A todos los efectos, mi lindo abuelito podría ser un genocida huido de la justicia (argentina, ponele) que se esconde en una antiguo apartamento burgués del barrio madrileño de Chamberí. Pero cuando todos los días, a las 20:00, nos citamos para aplaudir con más épica que la orquesta del Titanic, para mí es el señor adorable que representa a todos los ancianos que durante esta tragedia están asustados, agonizando o finados en soledad.
Junto a él siempre sale una señora. Sí, la que tienes en mente: bajita, morena, andina y madura. No lleva cofia. Deseo que tenga contrato y que la familia con la que no está esté bien. Sigo aplaudiendo.
Cuando las primeras notas del Himno de España dan por finalizados los aplausos nos despedimos, volvemos a replegarnos y me cambio de ventana. Empiezo a derrapar por la pantalla de mi móvil: de la videollamada con mi hermano pequeño al directo de Muerdo en Instagram o al hilo de Twitter de un marinero sobre cómo llevar mejor el confinamiento.
Lo bueno de Internet es que, justo después de leer que el Ejército encuentra cadáveres conviviendo con ancianos en sus residencias y que España ya supera los 700 muertos diarios, puedo distraerme haciendo el challenge de la zanahoria; viendo el vídeo del DJ de los fogones o descojonarme con el dinosaurio que “desafía” la cuarentena. Los males entre memes parecen menos males.
En este macrocosmos todo parece una buena distopía, un lúcido capítulo de Black Mirror: con mi teléfono, paseo entre militares patrullando las calles. Políticos y poderosos pidiendo que se deje morir a los más débiles para rescatar la economía. Justicieros abucheando a personas que van a comprar desde sus balcones.
Hasta que me llega otro audio de Whatsapp: en la empresa de Blanca acaban de liquidar el 50% de la plantilla.
- - El jefe dice que no quiere hacer ERTE porque luego están obligados a mantener el contrato seis meses y no saben qué va a pasar. Ni ERTE ni leches, despidos.
- - Pero si eso es ilegal ¿no?
- - Ilegal es que pagan la indemnización por despido improcedente y a correr.
Por un momento la cabeza me aterriza. Pero doy otro scroll, me pongo uncapideloquesea con mis compis de piso y se me pasa. Durante la cena comentamos: con lo bien que nos lo montamos parece mentira que estemos de pandemia, ¿eh?
Ya ves, reímos.
Por la noche cuando me acuesto, me cuesta “un poco” conciliar el sueño. Será el exceso de energía, sugiere un amigo. Será.

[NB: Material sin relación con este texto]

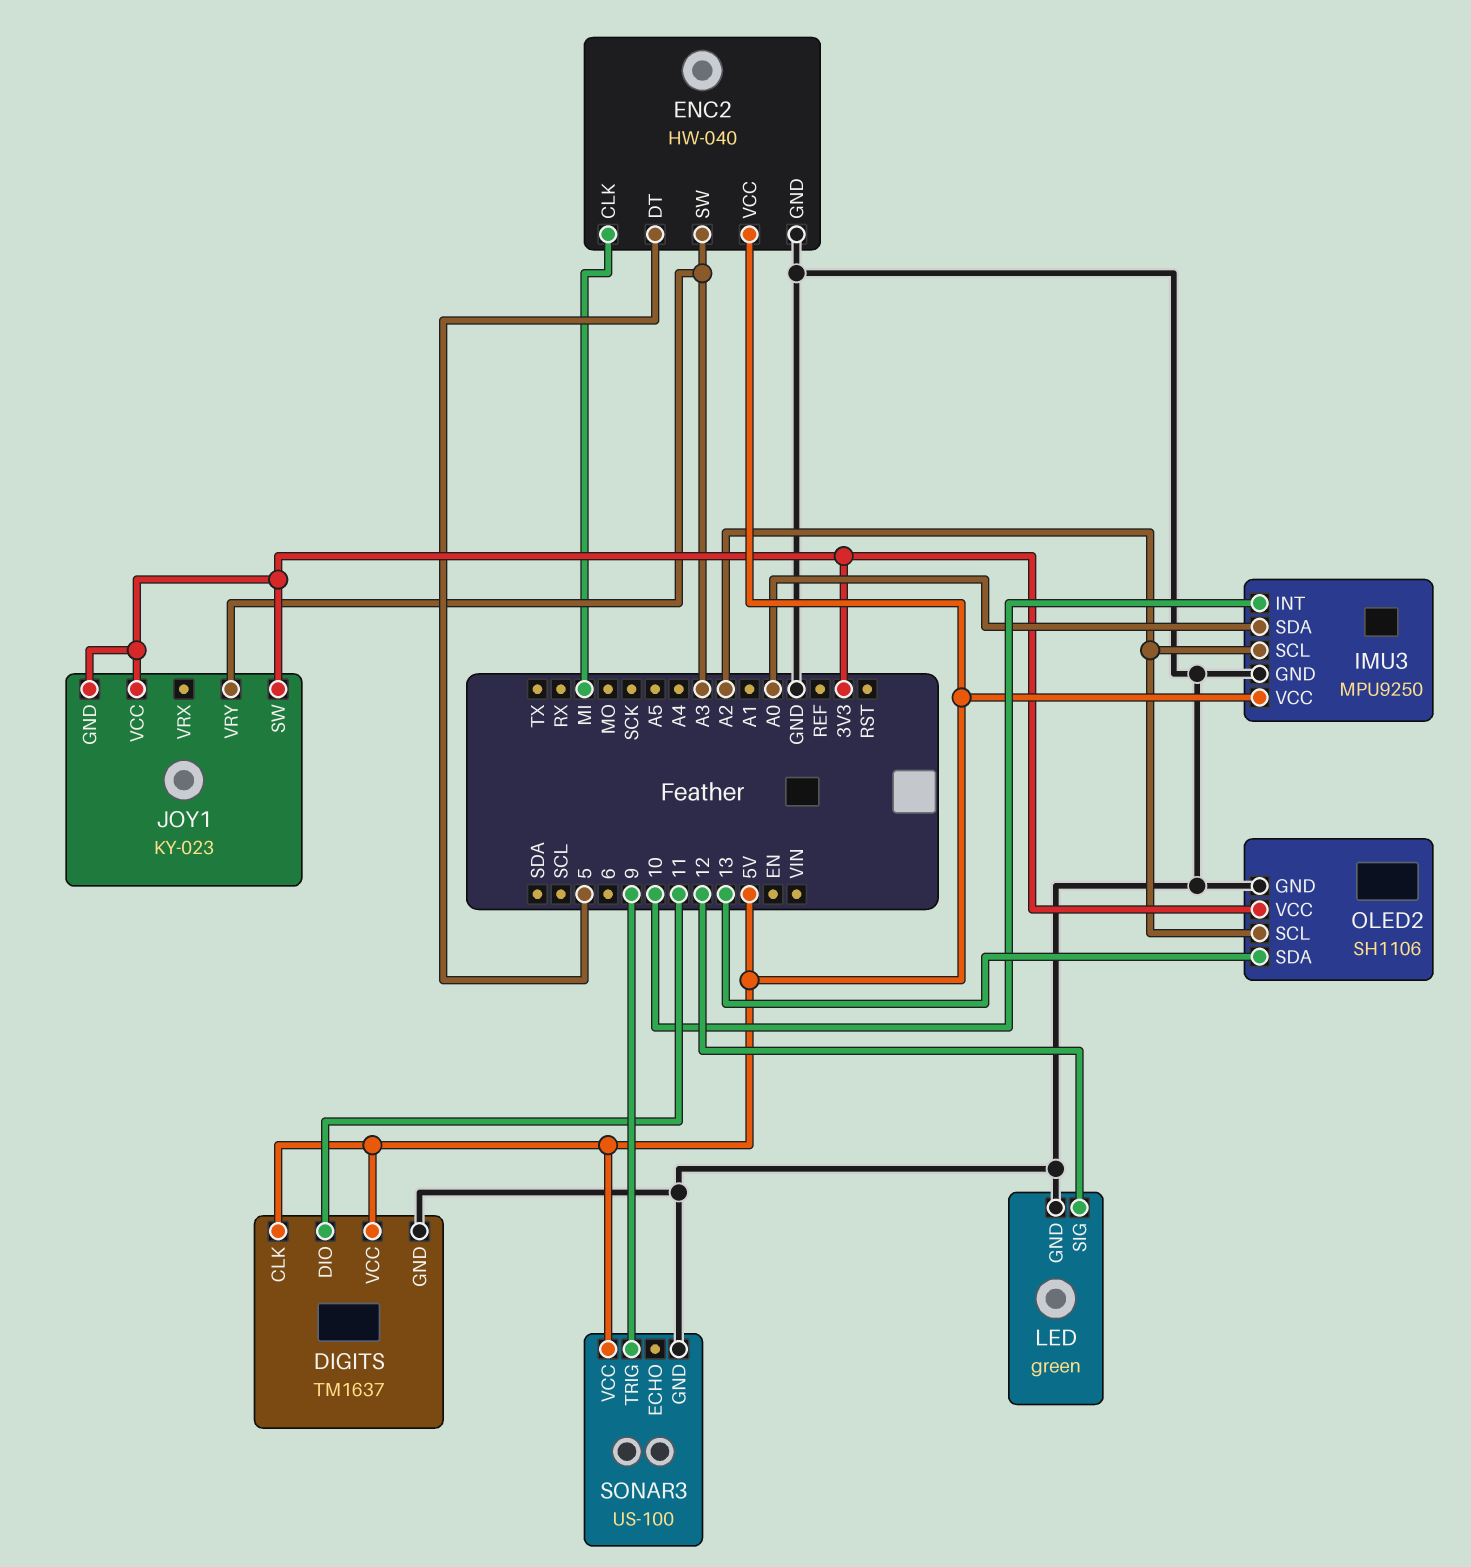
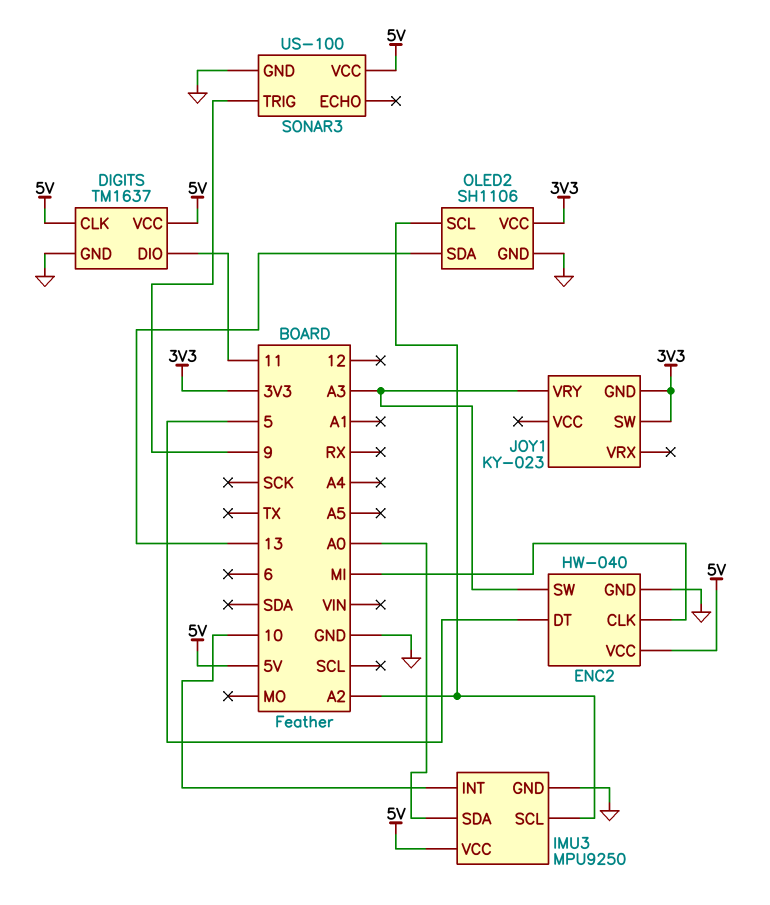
JOY1 pin VCC: 3V3 -> none
LED: green -> none
LED pin GND: GND -> none
LED pin SIG: 12 -> none

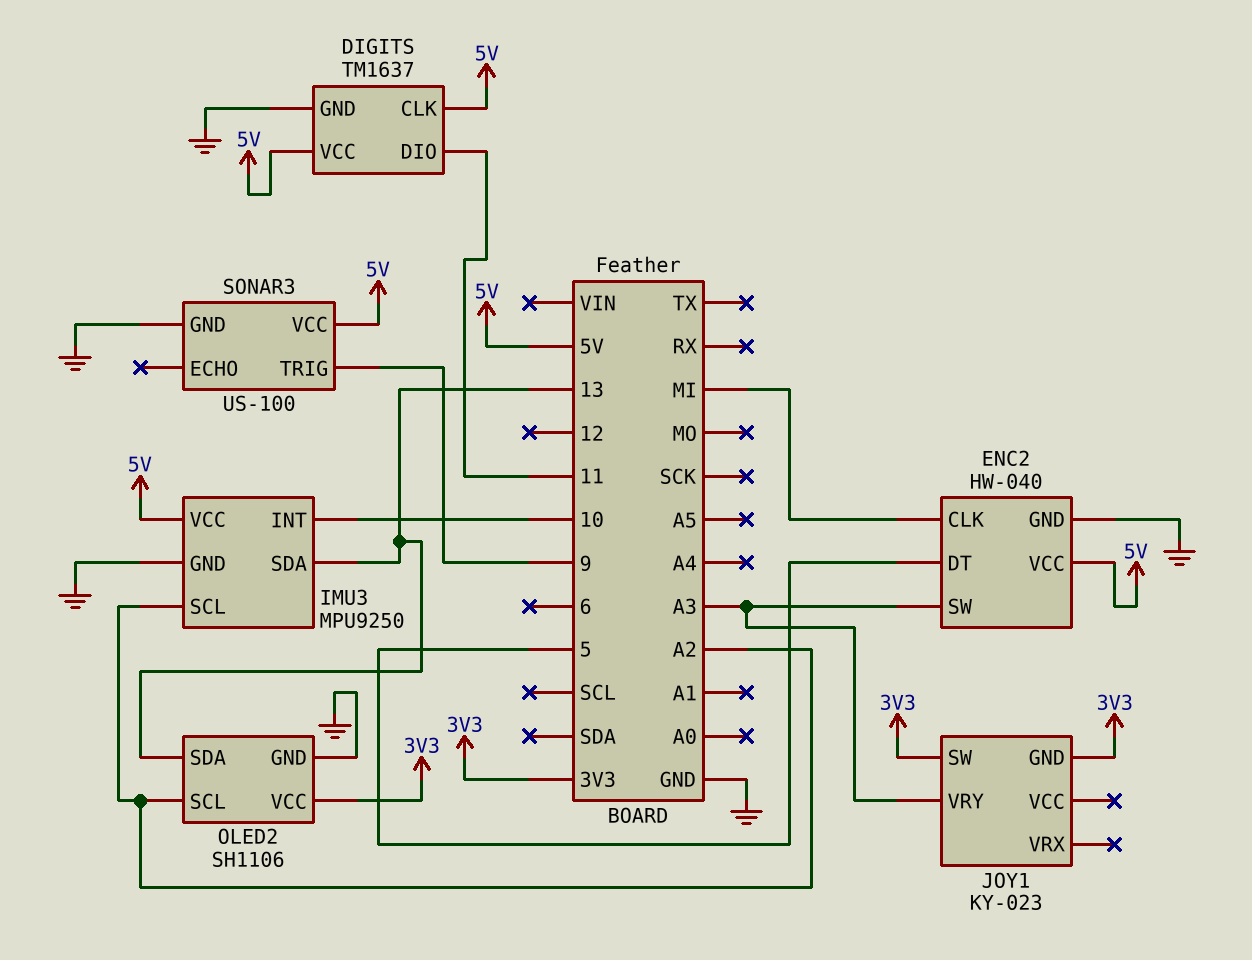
IMU3 pin SDA: A0 -> 13

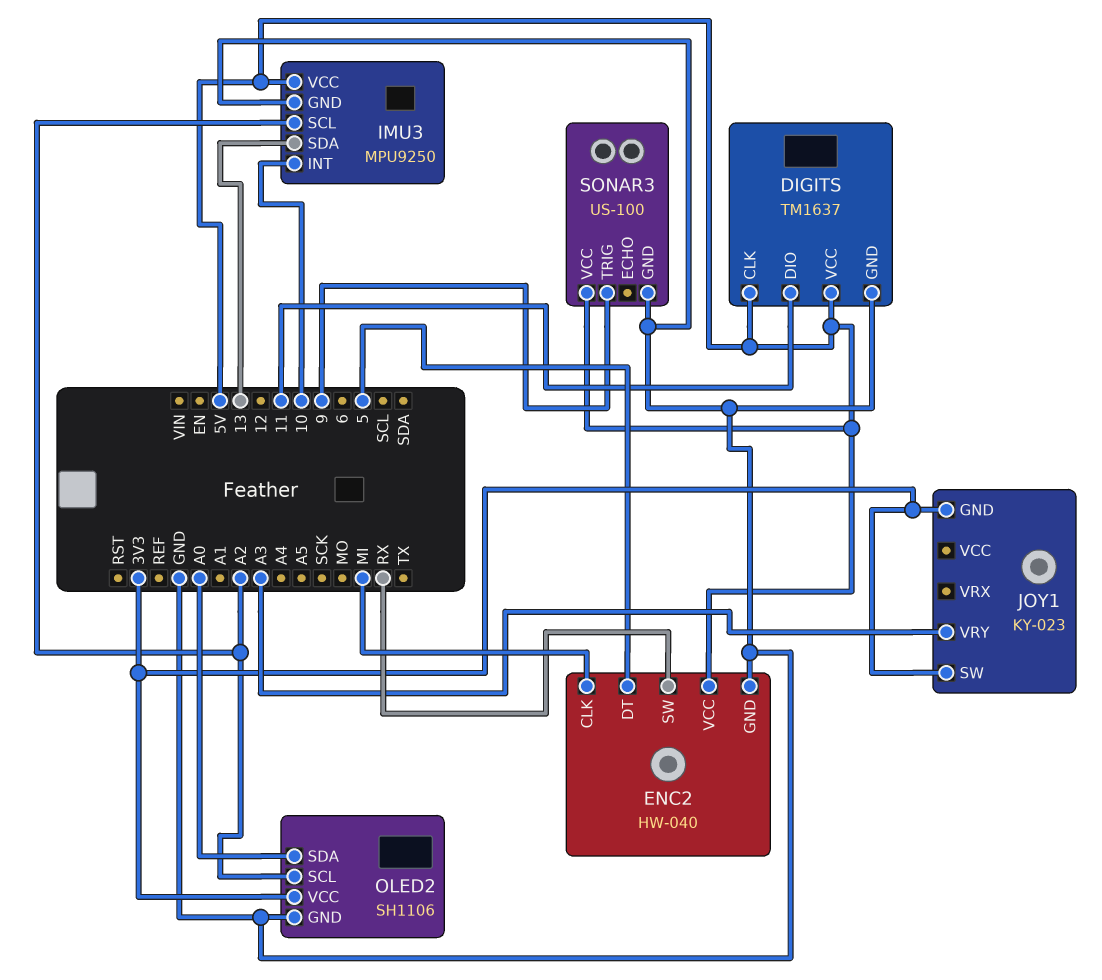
ENC2 pin SW: A3 -> RX
OLED2 pin SDA: 13 -> A0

A la mañana siguiente, me despierto y me entrego a la ardua tarea de inventar mi día. Los marineros, astronautas, psicólogos y mi amiga Ana dicen que para no perder la cabeza hay que establecerse rutinas, construir patrones, mantener la mente ocupada. No ir en pijama.

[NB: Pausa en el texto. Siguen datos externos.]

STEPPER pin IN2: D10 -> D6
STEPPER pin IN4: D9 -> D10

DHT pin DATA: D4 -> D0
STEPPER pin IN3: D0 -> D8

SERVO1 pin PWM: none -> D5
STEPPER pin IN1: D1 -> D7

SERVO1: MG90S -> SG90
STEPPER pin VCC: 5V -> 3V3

El centro de mi horario imaginario son las 20:00. No me fascina especialmente lo de aplaudir, pero es el único patrón que se ha repetido día tras día desde que empezó esto, hace ya dos semanas. Intento no perder de vista las contradicciones: las banderas, los recortes o el contrato social que parece ese ticket blanco que encuentras en la caja del teléfono cuando necesitas la garantía.

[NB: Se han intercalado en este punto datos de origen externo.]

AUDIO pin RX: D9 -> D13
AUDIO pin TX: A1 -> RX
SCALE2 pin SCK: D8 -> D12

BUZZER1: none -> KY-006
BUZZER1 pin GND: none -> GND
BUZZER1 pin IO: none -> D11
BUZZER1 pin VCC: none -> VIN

Pero bueno, todo sea por recuperar el sentimiento de comunidad.
Abro la ventana otra noche más. Saco la cabeza. Miro al frente.
Adivina quién no está.
Hasta hace muy poco no sabía quienes eran mis vecinos. Ahora, con el asunto de los aplausos diarios, voy conociendo poco a poco a las personas con las que comparto calle.
Por supuesto es un encuentro superficial, casi una fotografía: los que siempre llegan tarde, los que empiezan antes de tiempo, los que salieron con las cacerolas cuando el discurso del Rey, los que salieron con las cacerolas cuando la rueda de prensa de Sánchez, el que todas las noches se crece con el micrófono, el que pasa religiosamente el Himno de España; y el que nos obsequió con un concierto de saxo el sábado pasado.